SET TASKS:
A – Answer these questions using the passage on border and drug politics:
(i) What does Hochul tell New Yorkers to do if they don't like it?
(ii) According to Vance, where does Ohio rank among states in opioid overdose deaths?
(iii) How many Americans does Vance say are dying of fentanyl overdoses?
B – Extend the passage on border and drug politics by writing the next part after its final sentence.

TEXT PASSAGE:
——————————
Then [Gov.] Kathy Hochul tells New Yorkers — she tells her taxpaying citizens — “If you don’t like it, move to Florida!” That’s how disgusting it has become under one-party Democrat rule at the city, state, and federal level.
The impact of drugs and migration has been “hugely negative” for Ohioans, Senate GOP nominee J.D. Vance told Fox on Wednesday:
This is one of the things that really bothers me about [Democratic candidate] Tim Ryan. He says he stands for the working man. But what about millions of illegal migrants coming across the border and competing with working people for their jobs? What about the fact that Ohio is the third leading state when it comes to opioid overdose deaths?
These guys say that we’ve got to show compassion for illegal migrants — and of course, we do — but let’s show some compassion for our own citizens. Let’s actually secure the border so that we don’t have 100,000 Americans dying of fentanyl overdoses … We can’t run away from the border issue because it’s making our country poor.
——————————
(Records from a data source)
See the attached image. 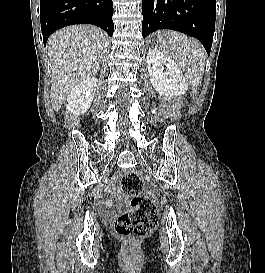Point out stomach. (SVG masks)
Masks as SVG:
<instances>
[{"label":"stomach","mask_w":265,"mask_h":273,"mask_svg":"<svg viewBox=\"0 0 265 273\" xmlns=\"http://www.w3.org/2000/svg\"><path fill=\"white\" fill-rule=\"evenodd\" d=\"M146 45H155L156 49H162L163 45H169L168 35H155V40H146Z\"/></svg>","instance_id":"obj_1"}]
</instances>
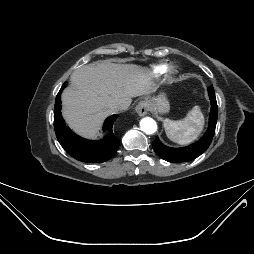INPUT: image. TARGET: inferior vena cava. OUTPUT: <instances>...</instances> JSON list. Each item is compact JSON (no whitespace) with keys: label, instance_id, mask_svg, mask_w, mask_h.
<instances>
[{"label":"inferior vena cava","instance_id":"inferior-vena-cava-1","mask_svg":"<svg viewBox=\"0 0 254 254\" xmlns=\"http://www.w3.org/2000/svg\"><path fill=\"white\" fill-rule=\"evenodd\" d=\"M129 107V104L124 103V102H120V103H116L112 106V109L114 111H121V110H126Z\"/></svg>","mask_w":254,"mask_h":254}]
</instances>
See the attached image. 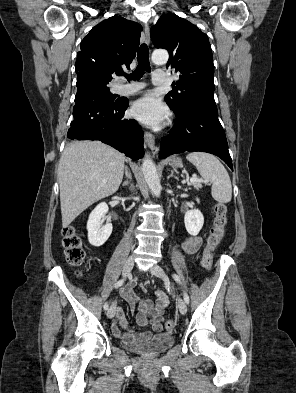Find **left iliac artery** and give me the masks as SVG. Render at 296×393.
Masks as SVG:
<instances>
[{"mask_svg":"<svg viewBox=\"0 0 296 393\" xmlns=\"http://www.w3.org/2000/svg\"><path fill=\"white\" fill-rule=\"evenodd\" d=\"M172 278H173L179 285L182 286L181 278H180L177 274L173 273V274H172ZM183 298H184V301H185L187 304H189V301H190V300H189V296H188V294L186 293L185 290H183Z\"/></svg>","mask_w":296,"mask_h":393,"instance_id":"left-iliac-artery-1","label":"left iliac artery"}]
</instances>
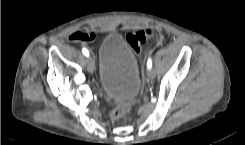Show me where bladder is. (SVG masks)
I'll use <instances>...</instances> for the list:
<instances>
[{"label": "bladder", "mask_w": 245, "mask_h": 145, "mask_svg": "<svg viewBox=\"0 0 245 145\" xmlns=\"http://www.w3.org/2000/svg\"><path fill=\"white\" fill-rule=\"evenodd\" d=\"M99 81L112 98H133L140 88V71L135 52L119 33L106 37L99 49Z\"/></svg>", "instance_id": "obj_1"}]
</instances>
——————————
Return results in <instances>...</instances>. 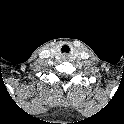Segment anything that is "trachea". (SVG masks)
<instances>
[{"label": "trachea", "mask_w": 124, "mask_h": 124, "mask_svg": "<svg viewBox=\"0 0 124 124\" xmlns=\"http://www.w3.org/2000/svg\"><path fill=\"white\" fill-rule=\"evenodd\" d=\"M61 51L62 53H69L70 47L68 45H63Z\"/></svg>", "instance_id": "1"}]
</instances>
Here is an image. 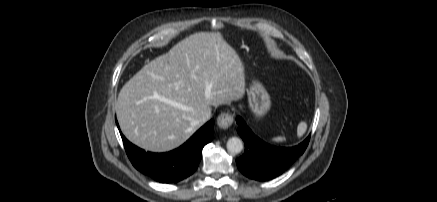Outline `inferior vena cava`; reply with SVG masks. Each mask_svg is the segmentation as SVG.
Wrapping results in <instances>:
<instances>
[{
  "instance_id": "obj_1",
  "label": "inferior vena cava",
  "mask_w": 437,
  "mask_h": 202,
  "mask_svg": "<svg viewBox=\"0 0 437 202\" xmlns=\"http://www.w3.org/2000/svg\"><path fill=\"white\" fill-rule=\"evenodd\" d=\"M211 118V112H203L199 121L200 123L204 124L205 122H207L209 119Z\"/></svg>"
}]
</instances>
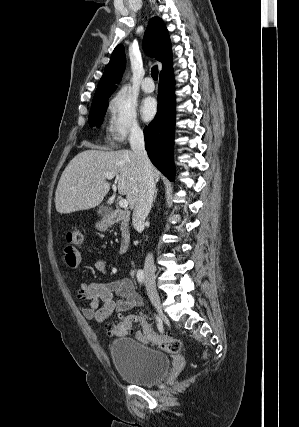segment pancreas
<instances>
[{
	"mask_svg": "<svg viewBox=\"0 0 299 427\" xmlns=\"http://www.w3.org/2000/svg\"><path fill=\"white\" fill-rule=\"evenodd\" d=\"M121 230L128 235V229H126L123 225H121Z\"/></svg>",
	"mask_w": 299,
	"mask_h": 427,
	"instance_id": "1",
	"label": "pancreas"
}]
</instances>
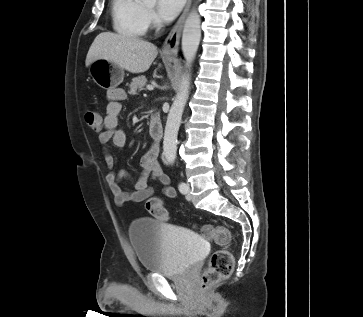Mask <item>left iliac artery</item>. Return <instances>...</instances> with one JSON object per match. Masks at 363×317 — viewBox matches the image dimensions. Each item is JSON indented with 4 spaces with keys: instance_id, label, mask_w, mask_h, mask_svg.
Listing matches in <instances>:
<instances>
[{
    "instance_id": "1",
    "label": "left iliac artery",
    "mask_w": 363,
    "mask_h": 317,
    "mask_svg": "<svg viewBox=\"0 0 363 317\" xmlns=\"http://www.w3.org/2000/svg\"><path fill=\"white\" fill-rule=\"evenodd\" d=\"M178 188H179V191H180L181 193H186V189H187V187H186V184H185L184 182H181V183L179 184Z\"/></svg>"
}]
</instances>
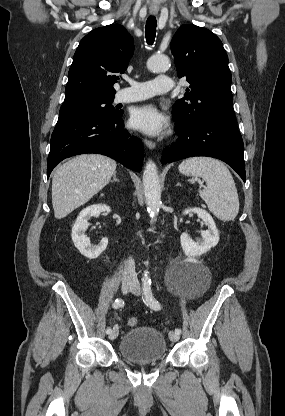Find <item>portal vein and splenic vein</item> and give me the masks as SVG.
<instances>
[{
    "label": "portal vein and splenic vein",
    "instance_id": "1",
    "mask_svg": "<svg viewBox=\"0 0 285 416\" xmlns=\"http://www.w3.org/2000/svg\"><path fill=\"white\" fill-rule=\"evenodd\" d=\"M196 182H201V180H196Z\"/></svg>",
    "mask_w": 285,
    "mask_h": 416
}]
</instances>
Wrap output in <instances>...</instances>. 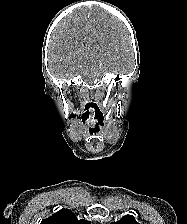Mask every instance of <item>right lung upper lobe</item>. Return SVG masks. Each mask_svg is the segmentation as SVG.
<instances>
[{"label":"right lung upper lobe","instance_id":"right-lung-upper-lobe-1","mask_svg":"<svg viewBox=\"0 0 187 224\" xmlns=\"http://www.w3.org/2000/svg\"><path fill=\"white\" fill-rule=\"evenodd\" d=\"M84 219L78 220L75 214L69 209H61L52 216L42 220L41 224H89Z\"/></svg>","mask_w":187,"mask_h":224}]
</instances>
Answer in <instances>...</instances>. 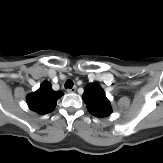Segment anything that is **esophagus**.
——————————
THE ANSWERS:
A –
(i) Move to Florida.
(ii) Third.
(iii) 100,000.

B –
Numerous polls show that Americans want to like immigrants and immigration — but they also prioritize their fellow Americans who lose jobs and wages to cheap labor migration. That populist attitude is helping to bring more Latino voters into the GOP coalition, despite the influence of pro-migration GOP donors.
These candidates’ focus on pocketbook damage of migration has slowly emerged because the establishment and its subordinate media have been hiding the economic damage behind an investor-friendly, pro-migrant, pro-business narratives.
This establishment narrative insists that both legal and illegal migrants deserve the homes, jobs, careers, and middle-class status that would otherwise go to young, better-paid, American families.
For example, the GOP-aligned Koch network joined with National Immigration Forum to tout a push poll on August 30 that supposedly shows that most Americans want Congress to begin “working together this year on reforms that could help lower food prices by ensuring a legal, reliable workforce for America’s farmers and ranchers.”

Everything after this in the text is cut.